▶ [Supplied text]
[Click] click on 2.6 kernel stability
Beyers Cronje
bcronje at gmail.com
Wed Mar 22 10:42:42 EST 2006
Hi Thomas,
It's very easy to duplicate. It happens at very low packet rates less than
100pps. Basically on the Click box I have one console session pinging the
gateway, and a couple of Firefox http sessions. First thing I notice is that
I get "ping sendmsg: No buffer space available", which to me indicates that
packets are not sent from the socket transmit buffer, to confirm this soon
after this I receive the "transmit timed out" message from the kernel on
Eth0.
I dont think the problem is related to the switch or link as when I use
FromDevice instead of PollDevice all works 100%.
Will keep you posted if I pick up anything else.
Beyers
On 3/22/06, Paine, Thomas Asa <PAINETA at uwec.edu> wrote:
>
> Beyers,
> I'm using the latest source from the CVS (within 2 months). I
> am using the 5x driver and polling. All the hardware I've used thus far
> with click has been on Dell. I do have an appliance coming this week.

▶ [Data lines]
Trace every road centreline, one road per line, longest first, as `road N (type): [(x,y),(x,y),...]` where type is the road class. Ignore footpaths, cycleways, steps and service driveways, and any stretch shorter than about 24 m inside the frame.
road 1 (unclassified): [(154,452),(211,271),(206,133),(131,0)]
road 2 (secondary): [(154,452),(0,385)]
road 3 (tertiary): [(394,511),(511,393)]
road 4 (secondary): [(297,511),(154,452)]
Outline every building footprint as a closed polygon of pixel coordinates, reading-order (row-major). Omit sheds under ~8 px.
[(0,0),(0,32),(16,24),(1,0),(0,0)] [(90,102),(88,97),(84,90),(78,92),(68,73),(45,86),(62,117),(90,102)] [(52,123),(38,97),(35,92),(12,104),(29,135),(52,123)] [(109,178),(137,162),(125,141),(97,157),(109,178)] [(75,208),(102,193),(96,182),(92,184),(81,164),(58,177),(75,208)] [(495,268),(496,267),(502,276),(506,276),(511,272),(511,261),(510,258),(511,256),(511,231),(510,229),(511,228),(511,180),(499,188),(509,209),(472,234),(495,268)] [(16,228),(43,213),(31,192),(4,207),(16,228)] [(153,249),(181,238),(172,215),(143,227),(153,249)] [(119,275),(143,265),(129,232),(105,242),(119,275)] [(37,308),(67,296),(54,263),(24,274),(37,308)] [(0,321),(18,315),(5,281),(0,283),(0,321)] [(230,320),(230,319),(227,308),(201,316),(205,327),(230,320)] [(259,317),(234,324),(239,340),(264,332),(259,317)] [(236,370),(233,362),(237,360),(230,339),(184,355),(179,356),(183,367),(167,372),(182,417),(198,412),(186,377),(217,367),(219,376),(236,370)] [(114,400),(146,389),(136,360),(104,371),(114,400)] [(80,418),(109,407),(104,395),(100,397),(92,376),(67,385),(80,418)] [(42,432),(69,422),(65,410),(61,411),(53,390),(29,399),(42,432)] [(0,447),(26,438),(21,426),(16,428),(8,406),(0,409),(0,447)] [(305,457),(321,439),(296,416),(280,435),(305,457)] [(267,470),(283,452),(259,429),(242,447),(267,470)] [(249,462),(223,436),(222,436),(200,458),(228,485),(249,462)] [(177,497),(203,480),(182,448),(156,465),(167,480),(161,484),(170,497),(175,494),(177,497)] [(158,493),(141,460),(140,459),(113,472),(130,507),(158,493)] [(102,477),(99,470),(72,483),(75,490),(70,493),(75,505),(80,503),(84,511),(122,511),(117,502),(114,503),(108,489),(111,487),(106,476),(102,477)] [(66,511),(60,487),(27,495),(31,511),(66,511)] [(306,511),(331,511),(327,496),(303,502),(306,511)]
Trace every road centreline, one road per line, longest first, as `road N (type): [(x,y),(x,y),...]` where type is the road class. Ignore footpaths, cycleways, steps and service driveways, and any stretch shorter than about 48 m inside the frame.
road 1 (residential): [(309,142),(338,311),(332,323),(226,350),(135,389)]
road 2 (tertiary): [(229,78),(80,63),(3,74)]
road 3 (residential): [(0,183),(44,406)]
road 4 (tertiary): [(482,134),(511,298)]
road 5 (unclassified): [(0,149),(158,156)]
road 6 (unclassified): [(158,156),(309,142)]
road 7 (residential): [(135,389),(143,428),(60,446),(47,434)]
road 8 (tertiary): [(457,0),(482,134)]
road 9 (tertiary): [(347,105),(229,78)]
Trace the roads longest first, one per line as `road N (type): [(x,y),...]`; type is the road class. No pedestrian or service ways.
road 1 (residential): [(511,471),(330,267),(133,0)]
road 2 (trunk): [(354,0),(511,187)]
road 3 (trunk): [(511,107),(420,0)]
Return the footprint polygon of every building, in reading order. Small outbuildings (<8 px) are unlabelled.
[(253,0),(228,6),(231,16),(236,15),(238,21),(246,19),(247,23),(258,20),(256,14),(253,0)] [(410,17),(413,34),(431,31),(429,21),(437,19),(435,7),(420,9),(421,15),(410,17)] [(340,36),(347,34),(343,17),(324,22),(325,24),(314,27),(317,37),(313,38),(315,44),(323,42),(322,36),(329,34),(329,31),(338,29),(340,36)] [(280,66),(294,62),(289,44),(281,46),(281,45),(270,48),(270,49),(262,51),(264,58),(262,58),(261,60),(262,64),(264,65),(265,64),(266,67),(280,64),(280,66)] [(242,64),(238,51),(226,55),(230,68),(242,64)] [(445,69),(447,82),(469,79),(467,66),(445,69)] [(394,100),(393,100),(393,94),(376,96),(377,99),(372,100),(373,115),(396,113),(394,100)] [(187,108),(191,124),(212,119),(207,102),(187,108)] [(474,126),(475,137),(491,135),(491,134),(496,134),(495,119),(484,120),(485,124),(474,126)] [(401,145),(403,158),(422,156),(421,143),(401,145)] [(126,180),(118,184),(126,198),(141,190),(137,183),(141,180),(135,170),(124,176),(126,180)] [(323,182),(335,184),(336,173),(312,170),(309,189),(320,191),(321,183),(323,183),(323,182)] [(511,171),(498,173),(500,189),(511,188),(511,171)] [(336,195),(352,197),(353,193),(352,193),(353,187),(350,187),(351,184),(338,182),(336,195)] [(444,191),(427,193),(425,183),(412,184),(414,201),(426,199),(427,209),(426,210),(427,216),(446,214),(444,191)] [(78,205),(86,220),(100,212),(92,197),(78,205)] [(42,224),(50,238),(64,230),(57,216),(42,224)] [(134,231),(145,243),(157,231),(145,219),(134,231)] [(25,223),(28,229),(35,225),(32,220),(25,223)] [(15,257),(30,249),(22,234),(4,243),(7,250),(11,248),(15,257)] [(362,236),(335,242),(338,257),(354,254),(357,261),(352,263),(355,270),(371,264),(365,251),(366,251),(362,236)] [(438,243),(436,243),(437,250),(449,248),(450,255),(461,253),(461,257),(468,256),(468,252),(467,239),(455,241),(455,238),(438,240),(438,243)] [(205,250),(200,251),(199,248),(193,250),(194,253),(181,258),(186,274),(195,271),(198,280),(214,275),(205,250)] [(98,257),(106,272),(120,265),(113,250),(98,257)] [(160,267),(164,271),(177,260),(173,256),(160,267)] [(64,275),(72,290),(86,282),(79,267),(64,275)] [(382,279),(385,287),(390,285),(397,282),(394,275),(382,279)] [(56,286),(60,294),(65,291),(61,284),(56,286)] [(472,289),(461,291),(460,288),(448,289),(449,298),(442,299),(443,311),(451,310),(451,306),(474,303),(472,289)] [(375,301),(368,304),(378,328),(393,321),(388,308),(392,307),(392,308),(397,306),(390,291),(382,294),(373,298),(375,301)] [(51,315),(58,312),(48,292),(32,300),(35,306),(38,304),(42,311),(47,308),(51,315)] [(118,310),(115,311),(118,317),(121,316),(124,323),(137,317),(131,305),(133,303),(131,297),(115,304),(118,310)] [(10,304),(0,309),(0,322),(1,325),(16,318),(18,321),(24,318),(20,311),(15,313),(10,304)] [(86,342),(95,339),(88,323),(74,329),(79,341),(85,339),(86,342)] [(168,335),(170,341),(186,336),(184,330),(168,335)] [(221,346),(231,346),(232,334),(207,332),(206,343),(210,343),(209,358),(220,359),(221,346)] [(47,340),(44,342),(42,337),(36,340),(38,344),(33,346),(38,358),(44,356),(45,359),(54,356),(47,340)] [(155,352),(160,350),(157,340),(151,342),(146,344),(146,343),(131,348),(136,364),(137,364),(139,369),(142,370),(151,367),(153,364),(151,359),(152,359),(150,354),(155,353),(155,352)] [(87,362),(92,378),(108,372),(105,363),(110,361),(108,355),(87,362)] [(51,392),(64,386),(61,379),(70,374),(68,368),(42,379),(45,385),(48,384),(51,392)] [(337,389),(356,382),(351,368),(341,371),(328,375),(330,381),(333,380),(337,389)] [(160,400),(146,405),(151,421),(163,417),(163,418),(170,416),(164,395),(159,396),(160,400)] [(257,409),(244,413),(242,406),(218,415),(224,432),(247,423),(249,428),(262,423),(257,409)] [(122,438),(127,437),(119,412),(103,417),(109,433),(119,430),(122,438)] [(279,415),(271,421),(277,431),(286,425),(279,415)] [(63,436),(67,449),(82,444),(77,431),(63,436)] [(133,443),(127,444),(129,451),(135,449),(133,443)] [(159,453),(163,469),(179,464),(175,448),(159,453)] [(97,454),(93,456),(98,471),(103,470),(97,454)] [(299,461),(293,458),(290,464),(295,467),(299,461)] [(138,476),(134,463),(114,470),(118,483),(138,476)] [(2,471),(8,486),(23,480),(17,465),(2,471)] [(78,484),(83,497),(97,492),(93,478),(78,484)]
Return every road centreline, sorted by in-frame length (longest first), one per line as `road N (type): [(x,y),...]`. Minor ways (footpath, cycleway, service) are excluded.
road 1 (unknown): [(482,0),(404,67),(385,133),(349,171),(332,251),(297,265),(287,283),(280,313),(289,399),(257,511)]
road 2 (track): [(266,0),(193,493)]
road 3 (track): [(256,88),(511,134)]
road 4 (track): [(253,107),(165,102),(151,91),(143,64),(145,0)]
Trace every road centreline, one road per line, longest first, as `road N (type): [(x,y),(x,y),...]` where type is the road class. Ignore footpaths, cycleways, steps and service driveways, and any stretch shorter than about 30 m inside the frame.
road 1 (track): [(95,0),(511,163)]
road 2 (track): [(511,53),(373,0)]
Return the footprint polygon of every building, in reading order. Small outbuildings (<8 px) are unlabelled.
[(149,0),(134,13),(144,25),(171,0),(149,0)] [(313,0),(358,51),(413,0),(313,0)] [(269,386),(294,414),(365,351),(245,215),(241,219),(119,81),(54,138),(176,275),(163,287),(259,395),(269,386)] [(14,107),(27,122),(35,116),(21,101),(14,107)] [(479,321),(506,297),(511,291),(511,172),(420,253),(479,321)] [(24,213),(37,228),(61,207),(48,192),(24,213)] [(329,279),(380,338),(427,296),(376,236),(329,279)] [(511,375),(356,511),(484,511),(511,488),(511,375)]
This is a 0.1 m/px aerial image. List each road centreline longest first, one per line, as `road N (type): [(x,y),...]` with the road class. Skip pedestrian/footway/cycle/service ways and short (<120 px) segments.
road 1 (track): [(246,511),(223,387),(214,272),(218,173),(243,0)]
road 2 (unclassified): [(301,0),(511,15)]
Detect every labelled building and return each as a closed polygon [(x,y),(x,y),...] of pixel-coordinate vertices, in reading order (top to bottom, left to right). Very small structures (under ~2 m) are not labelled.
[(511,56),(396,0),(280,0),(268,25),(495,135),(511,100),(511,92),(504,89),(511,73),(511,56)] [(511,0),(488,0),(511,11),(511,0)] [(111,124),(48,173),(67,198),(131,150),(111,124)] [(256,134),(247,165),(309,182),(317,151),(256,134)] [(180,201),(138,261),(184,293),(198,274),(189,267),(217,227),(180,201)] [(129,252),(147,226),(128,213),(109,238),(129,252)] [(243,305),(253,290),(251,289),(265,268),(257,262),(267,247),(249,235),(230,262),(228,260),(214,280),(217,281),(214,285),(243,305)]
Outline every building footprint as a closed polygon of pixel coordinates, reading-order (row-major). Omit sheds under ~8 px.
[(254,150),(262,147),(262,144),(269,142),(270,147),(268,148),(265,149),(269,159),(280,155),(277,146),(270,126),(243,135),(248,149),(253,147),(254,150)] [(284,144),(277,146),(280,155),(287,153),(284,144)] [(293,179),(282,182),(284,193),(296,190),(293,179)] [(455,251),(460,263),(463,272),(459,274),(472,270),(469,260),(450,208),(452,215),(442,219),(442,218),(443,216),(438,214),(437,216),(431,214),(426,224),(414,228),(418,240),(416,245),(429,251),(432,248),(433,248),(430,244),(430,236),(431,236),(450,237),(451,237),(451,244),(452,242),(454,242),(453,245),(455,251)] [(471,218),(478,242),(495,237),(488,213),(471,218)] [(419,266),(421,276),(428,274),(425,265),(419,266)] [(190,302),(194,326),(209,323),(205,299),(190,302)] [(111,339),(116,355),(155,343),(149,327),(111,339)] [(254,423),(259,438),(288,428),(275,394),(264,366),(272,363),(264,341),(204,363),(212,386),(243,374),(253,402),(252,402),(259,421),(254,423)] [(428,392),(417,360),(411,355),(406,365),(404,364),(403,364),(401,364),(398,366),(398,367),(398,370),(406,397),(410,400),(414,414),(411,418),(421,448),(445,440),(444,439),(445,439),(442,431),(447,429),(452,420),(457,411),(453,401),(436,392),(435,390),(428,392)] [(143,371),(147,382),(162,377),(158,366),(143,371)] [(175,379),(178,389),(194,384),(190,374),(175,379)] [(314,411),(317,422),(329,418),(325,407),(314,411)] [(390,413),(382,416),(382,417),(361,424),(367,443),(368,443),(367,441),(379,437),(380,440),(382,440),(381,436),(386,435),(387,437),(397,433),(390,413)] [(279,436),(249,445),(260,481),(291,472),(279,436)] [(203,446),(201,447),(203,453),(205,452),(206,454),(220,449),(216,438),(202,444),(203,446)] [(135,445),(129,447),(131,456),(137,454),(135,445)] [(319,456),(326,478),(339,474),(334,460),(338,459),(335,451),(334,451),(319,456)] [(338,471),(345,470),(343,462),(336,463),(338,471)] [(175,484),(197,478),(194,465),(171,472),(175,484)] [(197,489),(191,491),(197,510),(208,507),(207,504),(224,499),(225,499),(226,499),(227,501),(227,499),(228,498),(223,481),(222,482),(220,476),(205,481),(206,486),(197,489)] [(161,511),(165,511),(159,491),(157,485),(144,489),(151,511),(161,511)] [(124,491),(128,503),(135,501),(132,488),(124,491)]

▶ [Aim] Carry on the mailing-list thread about Click stability on the 2.6 kernel from the point where it stops.

▶ [Answer to the task]
> If that works I will post my results to the list as well.
> What I was seeing with the other cards I mentioned was that if I
> initially slammed a card with, say 50Kpps, out of the gate the nic would
> freak out and basically stop servicing packets. If I ramped up the
> packet rate over a few seconds, it tended to work (just not trusted, and
> that's the worst feeling in production).
> Are you only seeing the problem at certain packet rates or data
> rates, or when the card isn't getting enough CPU time (is there loss),
> or anything like that? I guess what I'm asking is, can it be a
> controlled failure? What kind of switching hardware is in place here?
> Switchport settings perhaps? Flow control, duplex, etc... Just food
> for thought.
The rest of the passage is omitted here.